Schwab would like to know if certain low fat diets can work better than others in tongue fat reduction, or whether cold therapies currently used to reduce stomach fat could do the same in our tongues.

Exercises can be beneficial to reduce fat in the tongue. He cited a study that found people who played the didgeridoo were able to ease symptoms.

Tongue liposuction may sound like a potential solution, but Schwab said tongue fat doesn’t present the same way as it does in other parts of the body, so it may not be in development anytime soon.

“Tongue fat does not exist in specific areas that would be amenable to typical liposuction, unfortunately,” Kezirian said.

There’s no way to lose weight and focus the fat loss solely on the tongue — you have to lose weight throughout your body to see results in the tongue, added Michael W. Calik, PhD, an assistant professor at the University of Illinois at Chicago Center for Sleep and Health Research. He is studying dronabinol, a cannabinoid that may be able to improve tongue activation if ingested before going to sleep.

Schwab also wants to find out if patients who are not obese but still have fatty tongues may be predisposed to having OSA and are less likely to be diagnosed with it. Ethnicity may also play a role in the severity of OSA. When comparing the upper airway anatomy of Chinese and Icelandic patients who have OSA, he noted that Chinese patients had smaller airways and soft tissues, but bigger soft palate volume with more bone restrictions. As such, people of Asian descent could have a higher risk for OSA.

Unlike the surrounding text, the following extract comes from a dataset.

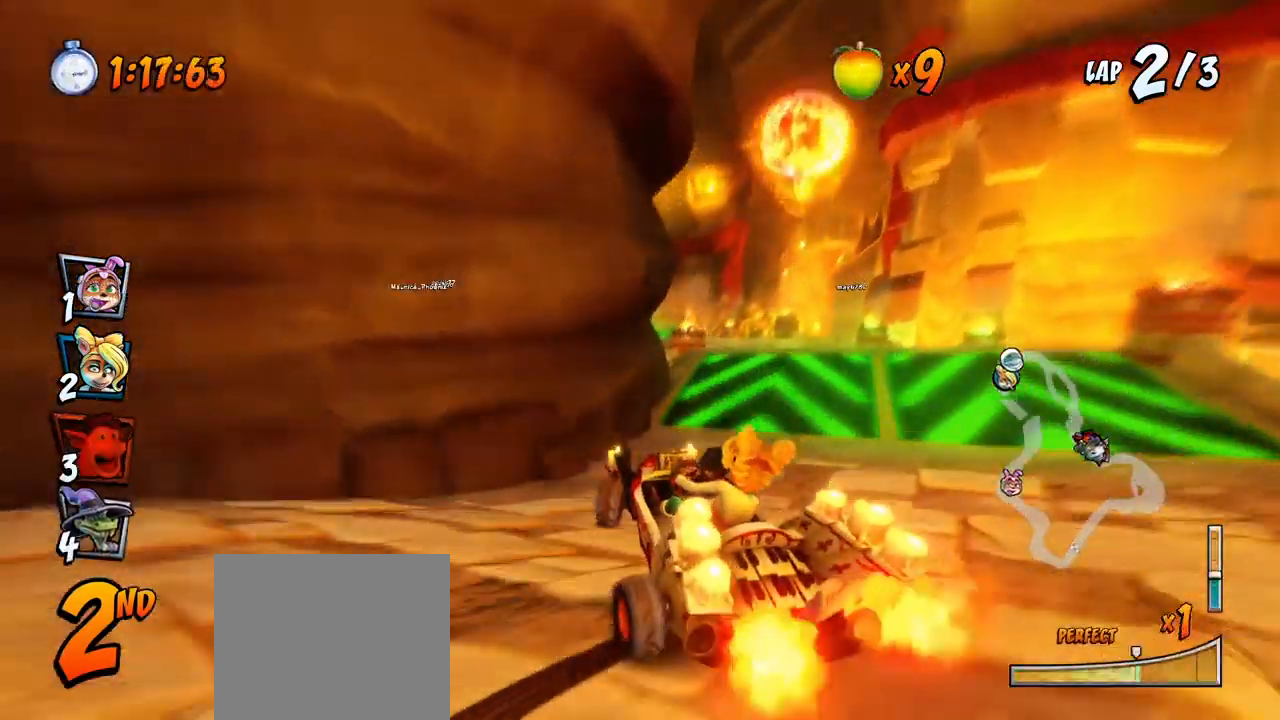
{"buttons": ["CROSS", "R2"], "left_stick": "center", "events": [[217, "L1", "down"], [250, "DPAD_UP", "down"], [433, "DPAD_UP", "up"], [500, "DPAD_RIGHT", "up"], [500, "L1", "up"]]}
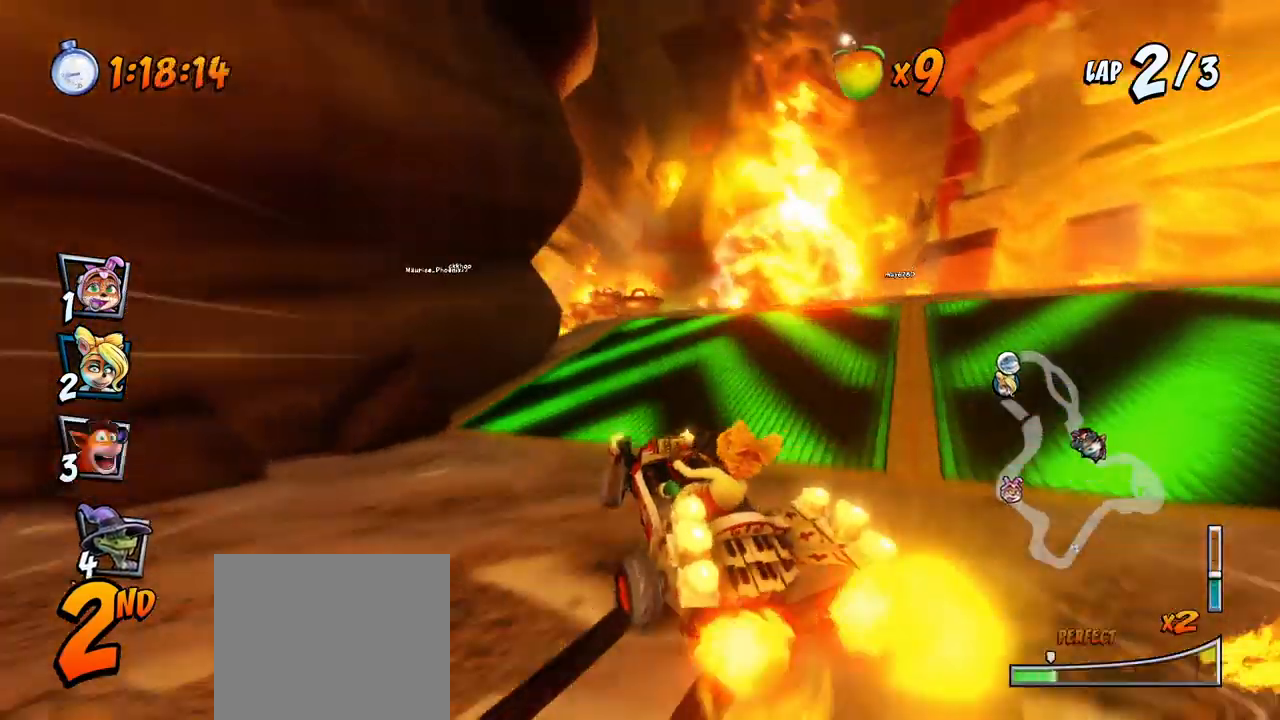
{"buttons": ["CROSS", "R2"], "left_stick": "center", "events": [[50, "R2", "up"], [83, "DPAD_LEFT", "down"], [233, "DPAD_LEFT", "up"], [333, "DPAD_RIGHT", "down"], [350, "DPAD_UP", "down"], [367, "R2", "down"], [467, "DPAD_UP", "up"], [500, "DPAD_RIGHT", "up"]]}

Anyone who experiences snoring or sleepiness should be screened for OSA, even if they aren’t in a typical high-risk category, such as having obesity.

People should also know that having OSA doesn’t mean you have to use a CPAP (continuous positive airway pressure) machine for relief. Though the machine helps OSA in about 75 percent of patients, many have a hard time tolerating the machine. There are other treatment options, Schwab emphasized.

“Many patients get turned off by CPAP and they won’t come and see their doctor,” Schwab said. “There’s other options out there and you should investigate those options with your physician. There are serious consequences of not having your OSA treated.”